**CHECK YOUR UNDERSTANDING:**
1 – List every distinct literature citation (author and year) that appears in the passage on Scc1 phosphorylation and separase cleavage.
2 – In the passage on Scc1 phosphorylation and separase cleavage, reproduce everything from "Phosphorylation of soluble Scc1 by" down to "from uninduced cells." without any change.

Phosphorylation of soluble Scc1 by overexpressed Polo makes its cleavage comparable to chromatin‐bound Scc1. (A) Hyperphosphorylation of soluble Scc1 in strain Y1585 (MATa SCC1‐HA3 CDC5 GAL‐CDC5) after induction of Polo (encoded by CDC5) in metaphase‐arrested cells. (B) Soluble and chromatin‐bound cohesin was prepared 1 h after Polo induction, and its cleavage was compared to soluble and chromatin‐bound cohesin from uninduced cells.

Scc1 phosphorylation enhances both recognition and cleavage by separase

We next addressed the mechanism responsible for preferential separase cleavage of phosphorylated Scc1. Separase might show enhanced affinity for phosphorylated Scc1, or phosphorylation might in another way facilitate the cleavage reaction. To investigate these possibilities, we first measured cleavage of recombinant, phosphorylated Scc1 by purified separase. Recombinant Scc1 can be isolated in a mitotically phosphorylated form after overexpression in insect cells that have been treated with the phosphatase inhibitor okadaic acid (Uhlmann et al, 2000). We compared cleavage of mitotically phosphorylated recombinant Scc1 to cleavage of the same protein after dephosphorylation with λ‐phosphatase. Separase was purified from yeast via chitin affinity chromatography (Hornig et al, 2002). Saturating amounts of Scc1 were added to the reaction, and quantitative Western blotting revealed that after 10 min at 25°C separase had cleaved almost 10 times more mitotically phosphorylated Scc1 as compared to phosphatase‐treated Scc1 (Figure 6A). The difference was due to the phosphorylation status of Scc1, rather than an effect of the phosphatase on separase activity, because preincubation of separase with λ‐phosphatase did not change its activity (Figure 6A). This result is consistent with previous qualitative experiments that demonstrated a requirement of okadaic acid‐induced or Polo‐mediated phosphorylation for cleavage of recombinant Scc1 (Uhlmann et al, 2000; Alexandru et al, 2001).

**DATA SHOWN:**
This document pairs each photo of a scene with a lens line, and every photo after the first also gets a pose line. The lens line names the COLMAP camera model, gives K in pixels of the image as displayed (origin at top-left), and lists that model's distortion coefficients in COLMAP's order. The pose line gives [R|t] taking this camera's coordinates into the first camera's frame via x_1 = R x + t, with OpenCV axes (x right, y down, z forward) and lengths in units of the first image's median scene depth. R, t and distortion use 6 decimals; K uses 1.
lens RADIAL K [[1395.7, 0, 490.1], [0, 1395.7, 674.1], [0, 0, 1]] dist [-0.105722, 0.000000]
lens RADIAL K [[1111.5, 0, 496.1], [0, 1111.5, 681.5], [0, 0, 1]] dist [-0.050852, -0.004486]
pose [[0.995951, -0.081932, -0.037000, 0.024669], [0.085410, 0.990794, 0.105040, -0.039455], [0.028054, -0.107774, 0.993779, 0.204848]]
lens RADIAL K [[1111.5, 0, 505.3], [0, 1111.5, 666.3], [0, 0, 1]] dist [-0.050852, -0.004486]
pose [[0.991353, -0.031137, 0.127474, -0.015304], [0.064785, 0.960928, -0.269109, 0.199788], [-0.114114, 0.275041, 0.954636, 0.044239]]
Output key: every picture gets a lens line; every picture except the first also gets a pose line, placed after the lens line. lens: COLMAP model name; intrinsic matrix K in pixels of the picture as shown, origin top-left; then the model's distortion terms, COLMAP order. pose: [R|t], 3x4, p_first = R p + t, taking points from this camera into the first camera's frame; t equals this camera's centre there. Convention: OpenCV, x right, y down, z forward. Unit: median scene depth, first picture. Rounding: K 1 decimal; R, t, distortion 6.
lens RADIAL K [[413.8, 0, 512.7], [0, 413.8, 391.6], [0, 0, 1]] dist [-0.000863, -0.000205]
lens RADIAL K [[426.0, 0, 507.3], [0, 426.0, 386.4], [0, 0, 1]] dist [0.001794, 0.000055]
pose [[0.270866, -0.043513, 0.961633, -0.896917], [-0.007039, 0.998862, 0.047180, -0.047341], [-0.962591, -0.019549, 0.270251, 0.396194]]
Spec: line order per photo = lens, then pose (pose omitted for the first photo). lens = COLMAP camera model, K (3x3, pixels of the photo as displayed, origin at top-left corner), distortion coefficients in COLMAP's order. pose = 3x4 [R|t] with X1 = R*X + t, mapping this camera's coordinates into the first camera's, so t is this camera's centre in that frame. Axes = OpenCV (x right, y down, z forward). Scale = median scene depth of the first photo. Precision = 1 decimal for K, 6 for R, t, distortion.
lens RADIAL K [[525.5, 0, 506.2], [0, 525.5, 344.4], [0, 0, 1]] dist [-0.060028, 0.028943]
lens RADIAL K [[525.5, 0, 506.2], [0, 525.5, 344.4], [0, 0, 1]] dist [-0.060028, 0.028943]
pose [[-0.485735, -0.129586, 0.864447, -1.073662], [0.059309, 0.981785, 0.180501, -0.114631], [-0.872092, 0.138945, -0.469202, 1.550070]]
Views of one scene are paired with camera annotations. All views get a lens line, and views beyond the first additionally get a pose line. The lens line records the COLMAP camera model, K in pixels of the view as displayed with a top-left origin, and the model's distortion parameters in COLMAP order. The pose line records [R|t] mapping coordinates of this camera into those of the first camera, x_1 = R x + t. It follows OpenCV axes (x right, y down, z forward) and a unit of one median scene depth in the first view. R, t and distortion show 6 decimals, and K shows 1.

**TASK ANSWERS:**
1 –
- Uhlmann et al, 2000
- Hornig et al, 2002
- Alexandru et al, 2001

2 –
Phosphorylation of soluble Scc1 by overexpressed Polo makes its cleavage comparable to chromatin‐bound Scc1. (A) Hyperphosphorylation of soluble Scc1 in strain Y1585 (MATa SCC1‐HA3 CDC5 GAL‐CDC5) after induction of Polo (encoded by CDC5) in metaphase‐arrested cells. (B) Soluble and chromatin‐bound cohesin was prepared 1 h after Polo induction, and its cleavage was compared to soluble and chromatin‐bound cohesin from uninduced cells.